La obesidad y el sedentarismo, que ya son epidemias reales, deben prevenirse con medidas efectivas que no necesariamente requieren de complejas investigaciones genéticas o de biología molecular. Los expertos y asesores del Gobierno deberían estimular la educación alimentaria y sanitaria seria, acompañada con estrategias para perder “peso” y no solo apelar a las proporciones de grasas y carbohidratos. No todas las grasas y carbohidratos son iguales. Por ello, una posible solución es invertir en educación nutricional, a través de la cual se debe fomentar el desarrollo de actitudes y prácticas que permitan a las personas mejorar y preservar su estado nutricional y desarrollar las competencias necesarias para su inserción en el mundo social.
De este modo, se debe privilegiar ciertos tipos de alimentos y disminuir otros (por ejemplo los alimentos procesados que suelen ser por los demás muy llamativos visualmente). Al respecto, uno de los principales determinantes en esta compleja situación sanitaria mundial corresponde a la malnutrición. Problema de salud pública que afecta a más de la mitad de la población del mundo y sienta sus bases en los hábitos de consumo que ha promovido la poderosa industria alimentaria y que tiene como productos estrellas a aquellos que tienen poco valor nutritivo y alto contenido de azucares y grasas. Entre estos encontramos los comúnmente denominados “comida chatarra” incluyen todos aquellos alimentos procesados, con alto contenido de azúcar agregada, grasas y sal. Y que decir de las bebidas gaseosas, cuyo promedio mundial en 2012 fue de 52 litros y en Chile, segundo país de mayor consumo per cápita de estas bebidas, 268 litros.
Hacia una posible solución
Debemos cambiar nuestros paradigmas y eso parte desde nosotros, pero no como personas individuales, sino como personas que somos parte de una sociedad en la que tenemos el deber moral de enseñar, aprender, hacer y vivir en coherencia con el bienestar individual y colectivo. Y para lograrlo se requiere, a mi parecer, cambiar las bases de la educación primaria y enfocarla a aprender a vivir sanamente, todo acompañado por un sistema sanitario preventivo, que eduque a la población. Por lo demás, hay estudios experimentales recientes con rigurosa aleatorización individual que demuestran que modificando las pautas alimentarias y algunos cambios de actitud frente a la vida, acompañados con ejercicios moderados, pueden ayudar a prevenir muchas de las dolencias que afligen a las sociedades modernas.
La pregunta es, entonces, ¿por qué si pareciera tan sencillo de solucionar, este problema global no se soluciona? Algunas posibles causas causas serían: La desigualdad socioeconómica, y sobre todo la desigualdad educativa, el modelo de familia, los valores que implanta el sistema escolar, los mensajes mediáticos y las modas contribuyen a implantar los estilos de vida. Para que la salud pública no siga fracasando es preciso influir en los modelos culturales que son específicamente responsables de los fracasos sanitarios. Y volvemos a lo mismo: educación y salud, dos caras de una misma moneda, que nos permitiría comer mejor y menos, complementando con ejercicio moderado.

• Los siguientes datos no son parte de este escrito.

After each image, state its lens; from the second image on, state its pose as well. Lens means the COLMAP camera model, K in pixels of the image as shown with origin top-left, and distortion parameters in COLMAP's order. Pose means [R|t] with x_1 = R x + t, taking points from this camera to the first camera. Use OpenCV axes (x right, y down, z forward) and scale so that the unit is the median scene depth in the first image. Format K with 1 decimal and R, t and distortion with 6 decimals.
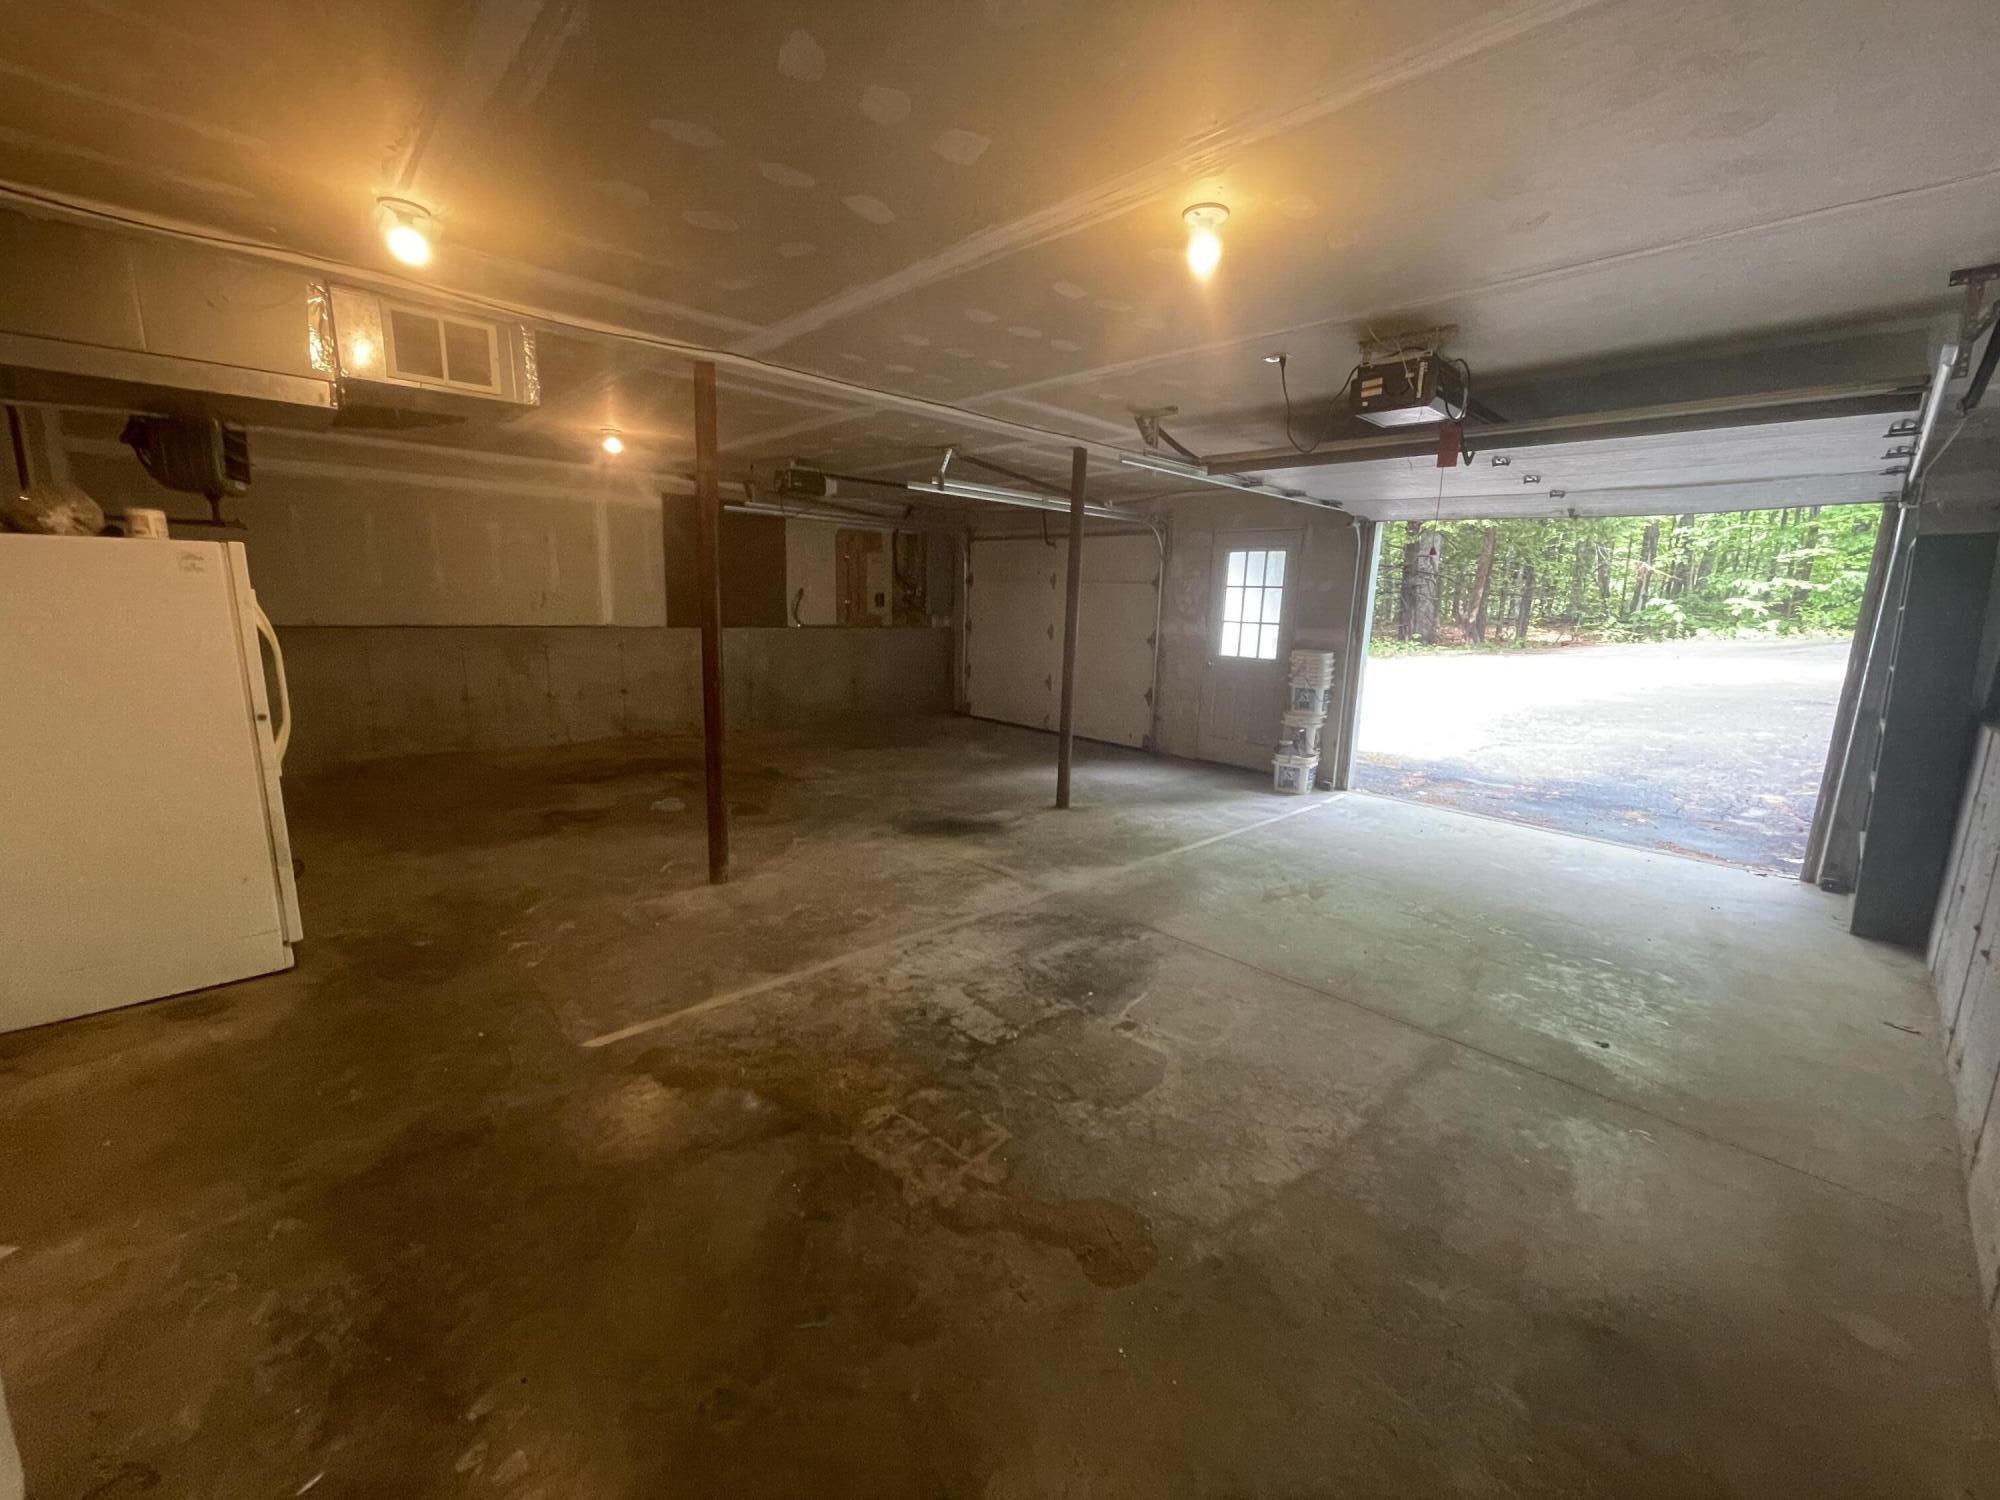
lens RADIAL K [[804.5, 0, 1009.9], [0, 804.5, 750.6], [0, 0, 1]] dist [-0.004866, -0.001112]
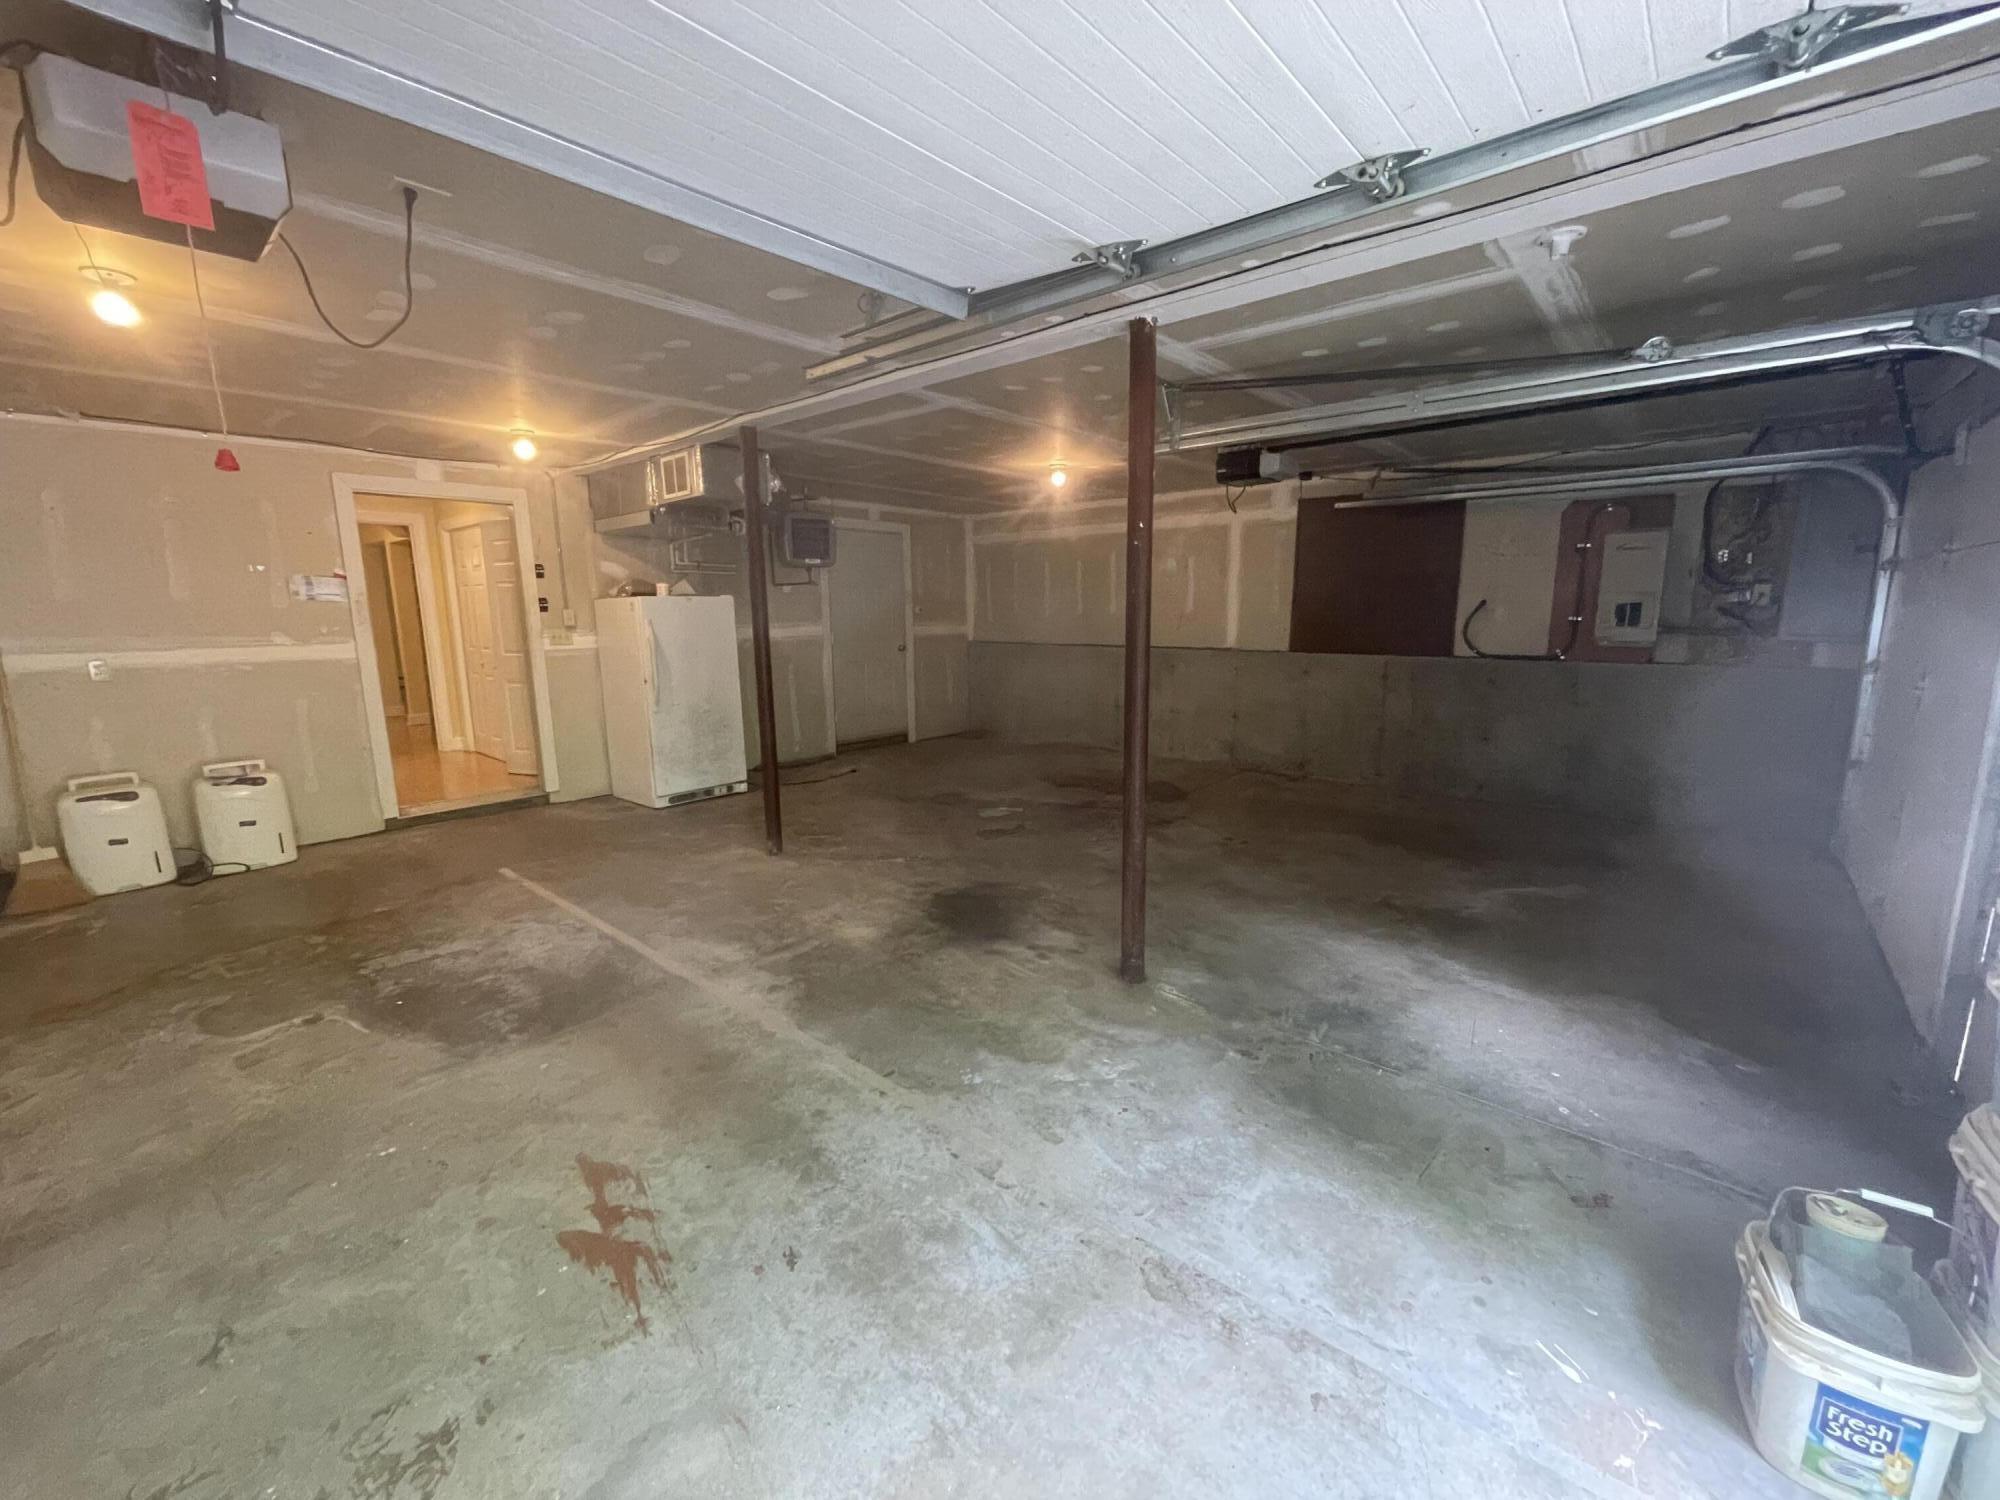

Confucio señaló: “El camino de la verdad es ancho y fácil de hallar. El único inconveniente estriba en que los hombres no lo buscan.” Pues bien, depende de cada uno de nosotros cambiar nuestros errores aprendidos, descubrir ese camino ancho y fácil de hallar. Para ello debemos empezar por dejar de lado nuestra “tonelada de repollo” que llevamos en nuestros hombros. Esto no se logra de un día para otro, requiere buscarlo día a día, pero con el primer paso (educación primaria pensada en el bienestar de los futuros ciudadanos) se da inicio al viaje por ese camino que nos debería llevar a una vida más sana y, seguramente, más feliz.